Haroldo conclui dizendo que, caso um morador aviste um bicho, é preciso chamar a PMA imediatamente sem que ele tente, por conta própria, capturá-lo.

Ataques


A PMA afirma que os riscos de um ataque de bichos são muito baixos. “Eles só atacam se estiverem acuados”, diz Queiroz.

A ressalva fica por conta das serpentes, que em muitas vezes não são vistas e, por isso, a população chega muito próximo delas e acaba sendo picada. “No caso das cobras, é preciso chamar uma ambulância com urgência e se possível identificar a espécie, para que seja usado o antídoto adequado”, diz.

Reabilitação


A PMA diz também que após a captura, os animais são levados para o Cras (Centro de Reabilitação de Animais Silvestres), onde recebem o tratamento adequado.

De acordo com o Cras, os bichos que chegam até a unidade são cadastrados. Depois disso eles vão para a quarentena, onde são medicados e alimentados até que sejam soltos na natureza.

Casos desta semana


Na última segunda-feira (29), uma onça-parda foi encontrada no quintal de uma casa na Vila Nasser, região norte de Campo Grande.
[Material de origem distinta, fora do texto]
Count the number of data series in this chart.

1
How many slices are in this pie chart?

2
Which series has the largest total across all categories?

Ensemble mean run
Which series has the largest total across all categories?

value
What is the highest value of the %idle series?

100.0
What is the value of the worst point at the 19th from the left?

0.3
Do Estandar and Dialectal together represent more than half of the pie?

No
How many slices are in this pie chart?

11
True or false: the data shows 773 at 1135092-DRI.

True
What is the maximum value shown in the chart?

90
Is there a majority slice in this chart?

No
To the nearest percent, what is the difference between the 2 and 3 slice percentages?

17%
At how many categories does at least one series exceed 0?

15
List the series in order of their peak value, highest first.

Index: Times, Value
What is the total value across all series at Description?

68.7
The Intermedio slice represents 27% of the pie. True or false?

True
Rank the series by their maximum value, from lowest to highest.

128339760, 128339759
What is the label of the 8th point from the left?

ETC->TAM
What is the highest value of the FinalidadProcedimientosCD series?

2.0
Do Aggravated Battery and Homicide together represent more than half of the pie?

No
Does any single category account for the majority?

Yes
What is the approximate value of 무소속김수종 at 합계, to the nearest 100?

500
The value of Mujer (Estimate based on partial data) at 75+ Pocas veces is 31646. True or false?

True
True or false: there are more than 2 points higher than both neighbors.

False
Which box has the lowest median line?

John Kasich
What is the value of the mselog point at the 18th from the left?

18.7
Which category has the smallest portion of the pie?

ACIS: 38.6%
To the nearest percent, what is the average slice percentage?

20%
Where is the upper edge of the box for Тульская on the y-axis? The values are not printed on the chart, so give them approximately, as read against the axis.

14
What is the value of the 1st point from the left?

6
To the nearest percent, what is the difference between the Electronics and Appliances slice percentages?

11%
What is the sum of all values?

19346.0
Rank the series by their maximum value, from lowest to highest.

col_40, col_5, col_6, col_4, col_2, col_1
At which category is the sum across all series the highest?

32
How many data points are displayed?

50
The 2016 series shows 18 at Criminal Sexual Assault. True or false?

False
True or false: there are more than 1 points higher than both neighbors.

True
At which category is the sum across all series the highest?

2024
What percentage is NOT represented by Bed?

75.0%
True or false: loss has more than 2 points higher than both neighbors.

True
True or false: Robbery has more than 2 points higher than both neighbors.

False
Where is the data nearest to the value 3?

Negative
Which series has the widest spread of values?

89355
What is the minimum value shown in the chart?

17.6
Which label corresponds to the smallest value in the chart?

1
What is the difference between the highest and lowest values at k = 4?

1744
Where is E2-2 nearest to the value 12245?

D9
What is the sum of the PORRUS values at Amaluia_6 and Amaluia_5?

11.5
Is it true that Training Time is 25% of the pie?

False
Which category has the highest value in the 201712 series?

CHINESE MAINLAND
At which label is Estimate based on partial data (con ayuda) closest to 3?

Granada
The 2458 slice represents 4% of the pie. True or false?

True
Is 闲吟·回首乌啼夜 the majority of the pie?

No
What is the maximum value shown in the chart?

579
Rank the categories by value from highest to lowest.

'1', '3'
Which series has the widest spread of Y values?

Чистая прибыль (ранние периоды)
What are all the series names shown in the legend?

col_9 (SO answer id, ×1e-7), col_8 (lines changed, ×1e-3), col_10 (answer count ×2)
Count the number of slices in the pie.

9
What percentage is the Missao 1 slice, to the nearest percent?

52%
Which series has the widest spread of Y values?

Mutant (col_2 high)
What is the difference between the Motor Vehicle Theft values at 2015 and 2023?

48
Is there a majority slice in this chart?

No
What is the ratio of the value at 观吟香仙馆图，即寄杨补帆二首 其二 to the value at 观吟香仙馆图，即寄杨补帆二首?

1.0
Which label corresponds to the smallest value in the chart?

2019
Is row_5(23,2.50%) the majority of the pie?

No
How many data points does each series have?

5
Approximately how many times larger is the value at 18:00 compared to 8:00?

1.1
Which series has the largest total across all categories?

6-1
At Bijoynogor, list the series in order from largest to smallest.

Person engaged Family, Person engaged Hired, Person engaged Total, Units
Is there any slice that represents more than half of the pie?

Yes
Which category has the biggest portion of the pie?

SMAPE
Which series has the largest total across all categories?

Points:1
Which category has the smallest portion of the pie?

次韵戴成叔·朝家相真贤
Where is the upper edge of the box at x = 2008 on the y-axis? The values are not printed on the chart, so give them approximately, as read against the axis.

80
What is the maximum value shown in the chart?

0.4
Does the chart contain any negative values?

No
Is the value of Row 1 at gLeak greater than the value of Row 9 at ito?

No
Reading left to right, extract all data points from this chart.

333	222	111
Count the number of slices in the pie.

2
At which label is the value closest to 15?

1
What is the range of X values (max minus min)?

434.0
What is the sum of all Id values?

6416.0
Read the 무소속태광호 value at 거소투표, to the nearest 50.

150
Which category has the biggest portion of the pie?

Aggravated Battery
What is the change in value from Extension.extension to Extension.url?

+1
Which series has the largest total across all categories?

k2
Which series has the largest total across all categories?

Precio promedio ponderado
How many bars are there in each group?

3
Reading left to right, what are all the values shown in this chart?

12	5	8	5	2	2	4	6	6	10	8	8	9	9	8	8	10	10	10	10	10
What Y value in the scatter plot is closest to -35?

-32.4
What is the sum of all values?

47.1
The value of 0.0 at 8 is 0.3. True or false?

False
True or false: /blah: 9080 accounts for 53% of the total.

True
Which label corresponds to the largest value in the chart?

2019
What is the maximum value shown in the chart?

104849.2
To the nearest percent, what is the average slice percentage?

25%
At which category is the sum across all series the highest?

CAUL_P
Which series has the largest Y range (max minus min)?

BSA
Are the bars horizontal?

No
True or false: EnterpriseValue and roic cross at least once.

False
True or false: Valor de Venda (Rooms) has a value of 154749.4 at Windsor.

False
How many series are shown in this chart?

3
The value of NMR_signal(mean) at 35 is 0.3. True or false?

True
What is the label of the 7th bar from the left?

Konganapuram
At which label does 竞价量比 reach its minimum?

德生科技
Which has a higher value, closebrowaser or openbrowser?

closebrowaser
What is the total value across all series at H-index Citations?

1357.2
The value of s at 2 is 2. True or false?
Ela fugiu de um condomínio localizado na Avenida Tamandaré. Depois o bicho acabou sendo capturado pela PMA.

Já na terça-feira (30), uma cobra, medindo um metro, foi encontrada em frente do Fort Atacadista, na Avenida Presidente Vargas, no Santo Amaro, na Capital. Os populares avistaram o réptil embaixo de uma moto Titã e isolaram a área para que ele não fosse atropelado.